Le 6 mars dernier, Initiatives et Changement organisait avec le Clavim, centre culturel de la ville d’Issy-les-Moulineaux, un débat sur « l’héritage de l’innovation pédagogique, où en est-on aujourd’hui ? » précédé par la projection du film « Révolution Ecole 1918-1939 » de  Joanna Grudzinska.

Révolution Ecole pose avec force la question de l’éducation à la paix. Réalisé uniquement à partir d’images d’archives, il replace les recherches des grands pédagogues du XIXème et XXème siècles dans leur contexte historique. Démarrant par des images d’une génération d’élèves formés à obéir au maître sans discuter, il enchaîne avec la brutalité des scènes de la guerre de 1914. L’école aurait-elle produit de « braves soldats » bons pour la chair à canon ? Cette question taraude les pédagogues de l’après-guerre qui essaient de penser une éducation nouvelle, transformative et non normative, capable de construire la paix.

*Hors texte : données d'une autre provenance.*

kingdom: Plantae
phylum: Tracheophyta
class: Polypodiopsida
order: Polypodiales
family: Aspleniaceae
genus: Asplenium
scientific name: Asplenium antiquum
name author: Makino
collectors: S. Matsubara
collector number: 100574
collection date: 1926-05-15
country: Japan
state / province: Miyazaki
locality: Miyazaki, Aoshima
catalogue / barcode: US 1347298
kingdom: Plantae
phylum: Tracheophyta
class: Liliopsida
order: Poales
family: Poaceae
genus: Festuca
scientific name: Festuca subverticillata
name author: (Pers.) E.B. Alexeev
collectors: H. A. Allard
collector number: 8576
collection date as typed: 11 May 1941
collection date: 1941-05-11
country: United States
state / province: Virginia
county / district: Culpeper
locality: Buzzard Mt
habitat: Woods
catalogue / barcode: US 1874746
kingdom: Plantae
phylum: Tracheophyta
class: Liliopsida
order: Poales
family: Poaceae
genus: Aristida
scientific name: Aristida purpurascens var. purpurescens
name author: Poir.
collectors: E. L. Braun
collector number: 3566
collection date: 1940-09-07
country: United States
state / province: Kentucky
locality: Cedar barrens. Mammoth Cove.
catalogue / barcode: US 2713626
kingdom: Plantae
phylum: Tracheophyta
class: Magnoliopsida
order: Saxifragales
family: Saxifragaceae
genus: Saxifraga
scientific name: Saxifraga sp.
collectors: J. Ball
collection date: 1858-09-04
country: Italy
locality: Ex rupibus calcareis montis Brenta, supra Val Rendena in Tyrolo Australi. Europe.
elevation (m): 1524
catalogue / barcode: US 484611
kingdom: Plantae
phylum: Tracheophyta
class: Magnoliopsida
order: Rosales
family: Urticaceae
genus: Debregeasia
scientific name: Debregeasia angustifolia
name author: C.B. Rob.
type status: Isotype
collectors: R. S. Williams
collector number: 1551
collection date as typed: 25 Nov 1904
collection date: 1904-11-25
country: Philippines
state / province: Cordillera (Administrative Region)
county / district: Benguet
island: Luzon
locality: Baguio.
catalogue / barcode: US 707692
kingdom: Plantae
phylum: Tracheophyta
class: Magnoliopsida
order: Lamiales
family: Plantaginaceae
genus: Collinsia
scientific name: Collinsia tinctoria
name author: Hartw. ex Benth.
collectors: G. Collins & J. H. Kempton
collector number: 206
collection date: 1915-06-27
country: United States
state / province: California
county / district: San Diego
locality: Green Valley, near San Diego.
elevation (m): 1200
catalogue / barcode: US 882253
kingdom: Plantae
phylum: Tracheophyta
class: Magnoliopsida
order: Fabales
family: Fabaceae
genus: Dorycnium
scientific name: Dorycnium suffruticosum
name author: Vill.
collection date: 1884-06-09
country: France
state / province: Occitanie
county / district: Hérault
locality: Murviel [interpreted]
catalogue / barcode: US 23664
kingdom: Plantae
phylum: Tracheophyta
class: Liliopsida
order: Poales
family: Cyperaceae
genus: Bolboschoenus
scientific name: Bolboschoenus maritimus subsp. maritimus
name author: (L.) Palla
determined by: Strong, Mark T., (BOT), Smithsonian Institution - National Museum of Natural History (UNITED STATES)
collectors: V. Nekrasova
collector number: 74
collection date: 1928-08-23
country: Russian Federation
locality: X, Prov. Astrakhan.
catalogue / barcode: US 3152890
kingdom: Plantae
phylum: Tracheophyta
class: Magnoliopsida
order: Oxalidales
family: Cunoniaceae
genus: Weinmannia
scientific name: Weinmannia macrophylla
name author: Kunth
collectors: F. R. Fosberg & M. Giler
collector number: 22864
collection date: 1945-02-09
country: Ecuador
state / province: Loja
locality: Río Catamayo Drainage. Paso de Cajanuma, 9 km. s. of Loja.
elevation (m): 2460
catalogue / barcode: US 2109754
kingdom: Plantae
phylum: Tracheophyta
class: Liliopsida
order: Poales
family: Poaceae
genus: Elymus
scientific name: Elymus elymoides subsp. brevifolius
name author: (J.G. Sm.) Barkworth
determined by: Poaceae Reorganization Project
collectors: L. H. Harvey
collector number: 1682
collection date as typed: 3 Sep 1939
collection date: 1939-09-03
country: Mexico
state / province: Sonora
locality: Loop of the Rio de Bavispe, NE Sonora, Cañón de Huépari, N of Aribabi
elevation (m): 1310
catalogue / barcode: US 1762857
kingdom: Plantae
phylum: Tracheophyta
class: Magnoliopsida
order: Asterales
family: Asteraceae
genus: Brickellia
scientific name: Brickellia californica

C’est ainsi qu’émerge un grand courant pédagogique en  1921 : la ligue internationale pour l’éducation nouvelle à partir des travaux de Rudolf Steiner, Maria Montessori, Célestin Freinet, Alexander S. Neill, Ovide Decroly, Paul Geheeb ou Janusz Korczak.  

On découvre qu’ils seront finalement récupérés et détournés tragiquement par les grands mouvements totalitaires staliniste, mussolinien ou hitlérien qui ont voulu s’appuyer sur les pédagogies les plus innovantes de leur époque.

Aujourd’hui, que reste-t-il de ces pédagogies ? « Les écoles Montessori, la Convention Internationale des Droits de l’Enfant », avancent les participants mais fondamentalement, on constate que l’esprit de collaboration a cédé face à celui de la compétition et que la confiance en l’enfant, en l’adulte, sont fortement mises à mal. Bruno Jarry, responsable de la mission éducative d’Issy-les-Moulineaux, « Ville amie des enfants » conclue la soirée par un questionnement : « Qu'est-ce qu'on laisse aux parents quand on est éducateur ? Comment peut-on laisser les éducateurs expérimenter ? La question n'est plus tant l'épanouissement de l'enfant mais le rapport de l'enfant au groupe. Comment repenser un collectif qui soit démocratique ? Ne pas tout accepter mais convenir que le savoir a besoin d’être relié à l'humanité.